PROBLEM REQUIREMENTS – Once the records below have been read, copy them all out exactly.

(Beginning of EXERCISE DATA)

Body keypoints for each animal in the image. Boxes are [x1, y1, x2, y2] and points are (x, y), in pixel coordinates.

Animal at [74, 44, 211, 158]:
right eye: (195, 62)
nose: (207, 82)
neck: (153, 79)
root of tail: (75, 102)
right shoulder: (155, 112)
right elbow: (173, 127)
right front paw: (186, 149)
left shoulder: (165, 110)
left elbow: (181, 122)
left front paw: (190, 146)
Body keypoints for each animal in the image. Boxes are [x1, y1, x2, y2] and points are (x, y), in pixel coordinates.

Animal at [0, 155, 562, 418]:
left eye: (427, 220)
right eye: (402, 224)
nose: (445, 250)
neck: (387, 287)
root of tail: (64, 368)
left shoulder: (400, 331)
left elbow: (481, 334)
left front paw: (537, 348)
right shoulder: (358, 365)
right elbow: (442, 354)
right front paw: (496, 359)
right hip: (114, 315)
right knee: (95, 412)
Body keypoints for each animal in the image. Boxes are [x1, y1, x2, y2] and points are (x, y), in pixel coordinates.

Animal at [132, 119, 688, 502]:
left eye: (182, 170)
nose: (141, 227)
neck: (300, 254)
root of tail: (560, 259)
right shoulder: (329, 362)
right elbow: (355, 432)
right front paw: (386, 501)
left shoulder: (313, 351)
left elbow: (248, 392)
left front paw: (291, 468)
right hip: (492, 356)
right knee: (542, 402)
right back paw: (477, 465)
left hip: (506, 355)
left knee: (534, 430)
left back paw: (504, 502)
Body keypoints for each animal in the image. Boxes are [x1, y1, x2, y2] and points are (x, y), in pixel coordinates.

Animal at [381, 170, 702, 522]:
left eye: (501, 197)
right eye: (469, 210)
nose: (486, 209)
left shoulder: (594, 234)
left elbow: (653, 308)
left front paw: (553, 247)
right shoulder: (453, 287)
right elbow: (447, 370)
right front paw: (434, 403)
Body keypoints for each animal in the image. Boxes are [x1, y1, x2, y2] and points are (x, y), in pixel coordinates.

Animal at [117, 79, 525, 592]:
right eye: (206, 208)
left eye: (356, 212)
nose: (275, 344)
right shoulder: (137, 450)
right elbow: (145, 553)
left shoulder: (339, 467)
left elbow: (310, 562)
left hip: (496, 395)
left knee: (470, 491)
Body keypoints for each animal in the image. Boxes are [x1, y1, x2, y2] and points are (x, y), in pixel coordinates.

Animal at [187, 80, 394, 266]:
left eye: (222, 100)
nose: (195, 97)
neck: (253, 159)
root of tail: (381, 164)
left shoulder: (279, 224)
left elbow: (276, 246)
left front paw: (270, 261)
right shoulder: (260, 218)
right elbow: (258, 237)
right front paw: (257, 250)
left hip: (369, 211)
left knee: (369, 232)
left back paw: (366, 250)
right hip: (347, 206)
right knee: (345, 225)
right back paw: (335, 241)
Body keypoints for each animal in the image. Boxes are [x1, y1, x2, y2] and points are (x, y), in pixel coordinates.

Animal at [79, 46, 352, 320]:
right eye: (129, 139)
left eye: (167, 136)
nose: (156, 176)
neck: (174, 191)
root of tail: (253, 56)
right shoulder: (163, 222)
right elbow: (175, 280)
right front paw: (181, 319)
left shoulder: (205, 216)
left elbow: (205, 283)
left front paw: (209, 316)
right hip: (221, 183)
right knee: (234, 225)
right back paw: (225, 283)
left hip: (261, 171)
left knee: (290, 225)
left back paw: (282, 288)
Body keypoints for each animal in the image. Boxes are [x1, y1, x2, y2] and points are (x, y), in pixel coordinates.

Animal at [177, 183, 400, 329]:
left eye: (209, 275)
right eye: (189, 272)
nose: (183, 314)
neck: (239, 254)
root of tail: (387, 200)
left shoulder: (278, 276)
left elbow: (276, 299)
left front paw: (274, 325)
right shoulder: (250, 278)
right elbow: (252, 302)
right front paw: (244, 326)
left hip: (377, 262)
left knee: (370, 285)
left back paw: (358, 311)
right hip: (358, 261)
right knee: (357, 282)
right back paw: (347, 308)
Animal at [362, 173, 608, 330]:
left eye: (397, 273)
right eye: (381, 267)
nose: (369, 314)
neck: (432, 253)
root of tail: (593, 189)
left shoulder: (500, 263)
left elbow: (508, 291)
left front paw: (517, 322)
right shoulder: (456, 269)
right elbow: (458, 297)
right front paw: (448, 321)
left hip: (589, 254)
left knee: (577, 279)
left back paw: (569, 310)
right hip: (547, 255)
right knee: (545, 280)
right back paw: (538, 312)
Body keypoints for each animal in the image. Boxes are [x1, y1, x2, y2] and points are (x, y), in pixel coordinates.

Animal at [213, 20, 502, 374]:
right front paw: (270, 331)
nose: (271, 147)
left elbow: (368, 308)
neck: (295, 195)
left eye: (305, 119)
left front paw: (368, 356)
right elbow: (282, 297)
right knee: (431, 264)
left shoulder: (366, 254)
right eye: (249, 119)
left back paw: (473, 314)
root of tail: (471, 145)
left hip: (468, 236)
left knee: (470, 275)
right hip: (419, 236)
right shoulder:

(End of EXERCISE DATA)

RESPONSE BOX –
Body keypoints for each animal in the image. Boxes are [x1, y1, x2, y2] and points are (x, y), in pixel coordinates.

Animal at [74, 44, 211, 158]:
right eye: (195, 62)
nose: (207, 82)
neck: (153, 79)
root of tail: (75, 102)
right shoulder: (155, 112)
right elbow: (173, 127)
right front paw: (186, 149)
left shoulder: (165, 110)
left elbow: (181, 122)
left front paw: (190, 146)
Body keypoints for each animal in the image. Boxes are [x1, y1, x2, y2] and points are (x, y), in pixel coordinates.

Animal at [0, 155, 562, 418]:
left eye: (427, 220)
right eye: (402, 224)
nose: (445, 250)
neck: (387, 287)
root of tail: (64, 368)
left shoulder: (400, 331)
left elbow: (481, 334)
left front paw: (537, 348)
right shoulder: (358, 365)
right elbow: (442, 354)
right front paw: (496, 359)
right hip: (114, 315)
right knee: (95, 412)
Body keypoints for each animal in the image. Boxes are [x1, y1, x2, y2] and points are (x, y), in pixel coordinates.

Animal at [132, 119, 688, 502]:
left eye: (182, 170)
nose: (141, 227)
neck: (300, 254)
root of tail: (560, 259)
right shoulder: (329, 362)
right elbow: (355, 432)
right front paw: (386, 501)
left shoulder: (313, 351)
left elbow: (248, 392)
left front paw: (291, 468)
right hip: (492, 356)
right knee: (542, 402)
right back paw: (477, 465)
left hip: (506, 355)
left knee: (534, 430)
left back paw: (504, 502)
Body keypoints for each animal in the image. Boxes are [x1, y1, x2, y2] and points are (x, y), in pixel coordinates.

Animal at [381, 170, 702, 522]:
left eye: (501, 197)
right eye: (469, 210)
nose: (486, 209)
left shoulder: (594, 234)
left elbow: (653, 308)
left front paw: (553, 247)
right shoulder: (453, 287)
right elbow: (447, 370)
right front paw: (434, 403)
Body keypoints for each animal in the image. Boxes are [x1, y1, x2, y2] and points are (x, y), in pixel coordinates.

Animal at [117, 79, 525, 592]:
right eye: (206, 208)
left eye: (356, 212)
nose: (275, 344)
right shoulder: (137, 450)
right elbow: (145, 553)
left shoulder: (339, 467)
left elbow: (310, 562)
left hip: (496, 395)
left knee: (470, 491)
Body keypoints for each animal in the image. Boxes are [x1, y1, x2, y2] and points are (x, y), in pixel coordinates.

Animal at [187, 80, 394, 266]:
left eye: (222, 100)
nose: (195, 97)
neck: (253, 159)
root of tail: (381, 164)
left shoulder: (279, 224)
left elbow: (276, 246)
left front paw: (270, 261)
right shoulder: (260, 218)
right elbow: (258, 237)
right front paw: (257, 250)
left hip: (369, 211)
left knee: (369, 232)
left back paw: (366, 250)
right hip: (347, 206)
right knee: (345, 225)
right back paw: (335, 241)
Body keypoints for each animal in the image. Boxes are [x1, y1, x2, y2] and points are (x, y), in pixel coordinates.

Animal at [79, 46, 352, 320]:
right eye: (129, 139)
left eye: (167, 136)
nose: (156, 176)
neck: (174, 191)
root of tail: (253, 56)
right shoulder: (163, 222)
right elbow: (175, 280)
right front paw: (181, 319)
left shoulder: (205, 216)
left elbow: (205, 283)
left front paw: (209, 316)
right hip: (221, 183)
right knee: (234, 225)
right back paw: (225, 283)
left hip: (261, 171)
left knee: (290, 225)
left back paw: (282, 288)
Body keypoints for each animal in the image. Boxes are [x1, y1, x2, y2] and points are (x, y), in pixel coordinates.

Animal at [177, 183, 400, 329]:
left eye: (209, 275)
right eye: (189, 272)
nose: (183, 314)
neck: (239, 254)
root of tail: (387, 200)
left shoulder: (278, 276)
left elbow: (276, 299)
left front paw: (274, 325)
right shoulder: (250, 278)
right elbow: (252, 302)
right front paw: (244, 326)
left hip: (377, 262)
left knee: (370, 285)
left back paw: (358, 311)
right hip: (358, 261)
right knee: (357, 282)
right back paw: (347, 308)
Animal at [362, 173, 608, 330]:
left eye: (397, 273)
right eye: (381, 267)
nose: (369, 314)
neck: (432, 253)
root of tail: (593, 189)
left shoulder: (500, 263)
left elbow: (508, 291)
left front paw: (517, 322)
right shoulder: (456, 269)
right elbow: (458, 297)
right front paw: (448, 321)
left hip: (589, 254)
left knee: (577, 279)
left back paw: (569, 310)
right hip: (547, 255)
right knee: (545, 280)
right back paw: (538, 312)
Body keypoints for each animal in the image. Boxes are [x1, y1, x2, y2] and points are (x, y), in pixel coordinates.

Animal at [213, 20, 502, 374]:
right front paw: (270, 331)
nose: (271, 147)
left elbow: (368, 308)
neck: (295, 195)
left eye: (305, 119)
left front paw: (368, 356)
right elbow: (282, 297)
right knee: (431, 264)
left shoulder: (366, 254)
right eye: (249, 119)
left back paw: (473, 314)
root of tail: (471, 145)
left hip: (468, 236)
left knee: (470, 275)
right hip: (419, 236)
right shoulder:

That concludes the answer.